--- START ---

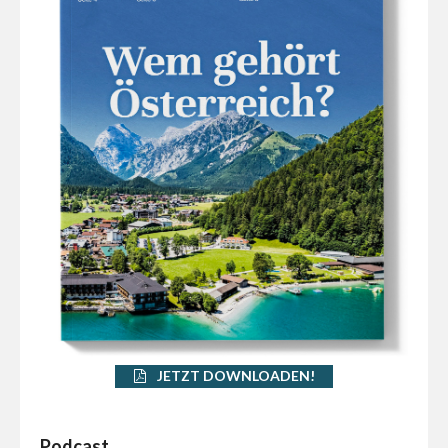
JETZT DOWNLOADEN!
Podcast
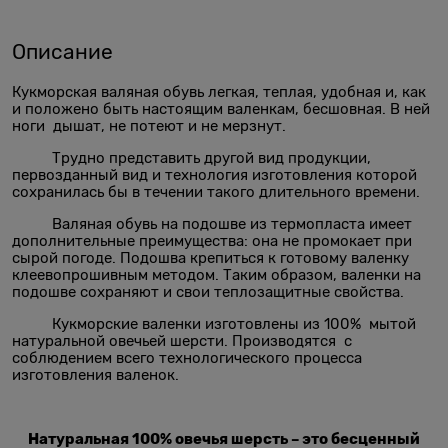
Описание
Кукморская валяная обувь легкая, теплая, удобная и, как
и положено быть настоящим валенкам, бесшовная. В ней
ноги дышат, не потеют и не мерзнут.
Трудно представить другой вид продукции,
первозданный вид и технология изготовления которой
сохранилась бы в течении такого длительного времени.
Валяная обувь на подошве из термопласта имеет
дополнительные преимущества: она не промокает при
сырой погоде. Подошва крепиться к готовому валенку
клеевопрошивным методом. Таким образом, валенки на
подошве сохраняют и свои теплозащитные свойства.
Кукморские валенки изготовлены из 100% мытой
натуральной овечьей шерсти. Производятся с
соблюдением всего технологического процесса
изготовления валенок.
Натуральная 100% овечья шерсть – это бесценный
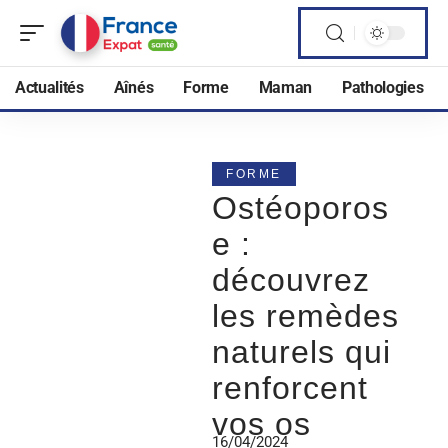
Actualités
Aînés
Forme
Maman
Pathologies
FORME
Ostéoporos
e :
découvrez
les remèdes
naturels qui
renforcent
vos os
16/04/2024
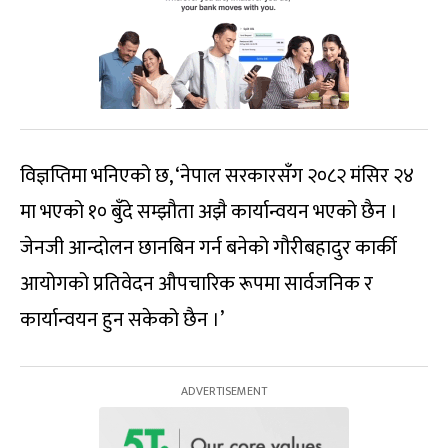
विज्ञप्तिमा भनिएको छ, ‘नेपाल सरकारसँग २०८२ मंसिर २४
मा भएको १० बुँदे सम्झौता अझै कार्यान्वयन भएको छैन ।
जेनजी आन्दोलन छानबिन गर्न बनेको गौरीबहादुर कार्की
आयोगको प्रतिवेदन औपचारिक रूपमा सार्वजनिक र
कार्यान्वयन हुन सकेको छैन ।’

--- END ---

**Requirement**
Please present the lines starting at the one that contains "विज्ञप्तिमा भनिएको छ, ‘नेपाल" and ending with the last line of the records as a numbered list, leaving out any blank lines.

**Written reply**
1. विज्ञप्तिमा भनिएको छ, ‘नेपाल सरकारसँग २०८२ मंसिर २४
2. मा भएको १० बुँदे सम्झौता अझै कार्यान्वयन भएको छैन ।
3. जेनजी आन्दोलन छानबिन गर्न बनेको गौरीबहादुर कार्की
4. आयोगको प्रतिवेदन औपचारिक रूपमा सार्वजनिक र
5. कार्यान्वयन हुन सकेको छैन ।’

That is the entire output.